Problems and tasks
1. From the discussion of doctors at ambulance calls, reproduce the part that opens with the words containing "I don't know" and closes with "signs the chart.".
2. In the discussion of doctors at ambulance calls, what role did the medical director who carries a radio hold before?

Passage to read
▽

Our medical director carries a radio and will respond to MCI's and other serious calls all the time. I really like it but he is a former Paramedic so its a little different
 
I don't know if it works like this in other states, but here in TN medics reserve the right to divert to a different facility(with a stable pt of course) if they feel the pt would not receive the appropriate care at the standard location. Remember, that is YOUR patient until the receiving provider signs the chart.
It is your name and license # on the bottom of the PCR.
 
I dont know how it works everywhere else, but our med control has written a protocol, which is basically like the above. If doc is on scene, he must provide proof of license, and type, id, and he must sign pcr, as well as ride to the ed, but we maintain ultimate power to say "no I dont agree with that procedure", in which case the intervener physician must speak with med control to hash out the correct choice, but barring any dangerous procedure, the intervener makes the calls, because like is said above, they have much more medical knowledge than we do
 
I think that if the physcian was willing to produce ID, ride in with the patient, and sign the chart, than I'd not have an issue with him "playing". To some degree, he may just want to ride in an ambulance with the whoo-whoo's and the blinkeys on :)

△

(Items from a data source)
▽

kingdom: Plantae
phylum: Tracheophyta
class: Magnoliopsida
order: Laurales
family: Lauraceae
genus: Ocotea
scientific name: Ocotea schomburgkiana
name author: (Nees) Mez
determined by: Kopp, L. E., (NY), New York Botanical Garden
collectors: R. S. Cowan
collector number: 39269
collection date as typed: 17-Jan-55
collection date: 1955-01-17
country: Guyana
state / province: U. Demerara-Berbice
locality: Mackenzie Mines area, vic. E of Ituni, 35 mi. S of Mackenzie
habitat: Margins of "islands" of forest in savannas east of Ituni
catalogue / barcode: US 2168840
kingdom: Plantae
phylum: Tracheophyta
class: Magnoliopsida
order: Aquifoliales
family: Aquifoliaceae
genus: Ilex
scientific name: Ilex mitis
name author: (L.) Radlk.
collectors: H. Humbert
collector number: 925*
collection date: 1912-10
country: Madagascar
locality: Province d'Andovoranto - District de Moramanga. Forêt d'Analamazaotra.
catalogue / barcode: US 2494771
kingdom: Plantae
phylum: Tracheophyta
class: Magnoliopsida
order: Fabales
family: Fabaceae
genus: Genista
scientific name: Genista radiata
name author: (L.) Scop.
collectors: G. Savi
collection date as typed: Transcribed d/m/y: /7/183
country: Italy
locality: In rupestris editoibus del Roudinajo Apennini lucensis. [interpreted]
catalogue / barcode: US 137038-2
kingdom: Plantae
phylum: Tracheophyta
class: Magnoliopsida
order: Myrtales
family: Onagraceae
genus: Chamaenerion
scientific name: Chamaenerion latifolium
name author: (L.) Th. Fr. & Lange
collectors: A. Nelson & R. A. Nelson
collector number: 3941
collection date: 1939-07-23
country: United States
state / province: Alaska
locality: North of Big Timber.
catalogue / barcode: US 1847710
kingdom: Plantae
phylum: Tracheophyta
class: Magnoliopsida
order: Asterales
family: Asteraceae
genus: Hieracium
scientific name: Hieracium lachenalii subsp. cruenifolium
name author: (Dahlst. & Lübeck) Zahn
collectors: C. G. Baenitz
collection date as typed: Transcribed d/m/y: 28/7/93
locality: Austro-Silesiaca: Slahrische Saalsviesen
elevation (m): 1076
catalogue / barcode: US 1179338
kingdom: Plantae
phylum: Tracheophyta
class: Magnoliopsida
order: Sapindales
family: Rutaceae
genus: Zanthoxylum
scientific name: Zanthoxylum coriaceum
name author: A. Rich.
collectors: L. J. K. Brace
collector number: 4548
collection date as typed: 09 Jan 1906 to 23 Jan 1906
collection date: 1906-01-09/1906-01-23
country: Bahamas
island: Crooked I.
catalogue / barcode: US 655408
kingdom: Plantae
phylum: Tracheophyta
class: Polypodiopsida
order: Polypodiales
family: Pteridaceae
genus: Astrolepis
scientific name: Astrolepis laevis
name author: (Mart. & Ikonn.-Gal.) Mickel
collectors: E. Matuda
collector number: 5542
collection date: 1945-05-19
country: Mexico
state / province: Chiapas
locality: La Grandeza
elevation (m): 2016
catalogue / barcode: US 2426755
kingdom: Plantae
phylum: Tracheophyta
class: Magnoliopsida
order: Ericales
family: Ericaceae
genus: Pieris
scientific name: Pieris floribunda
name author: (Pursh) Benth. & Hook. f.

△

Answers to the exercises
1.
I don't know if it works like this in other states, but here in TN medics reserve the right to divert to a different facility(with a stable pt of course) if they feel the pt would not receive the appropriate care at the standard location. Remember, that is YOUR patient until the receiving provider signs the chart.

2. He is a former paramedic.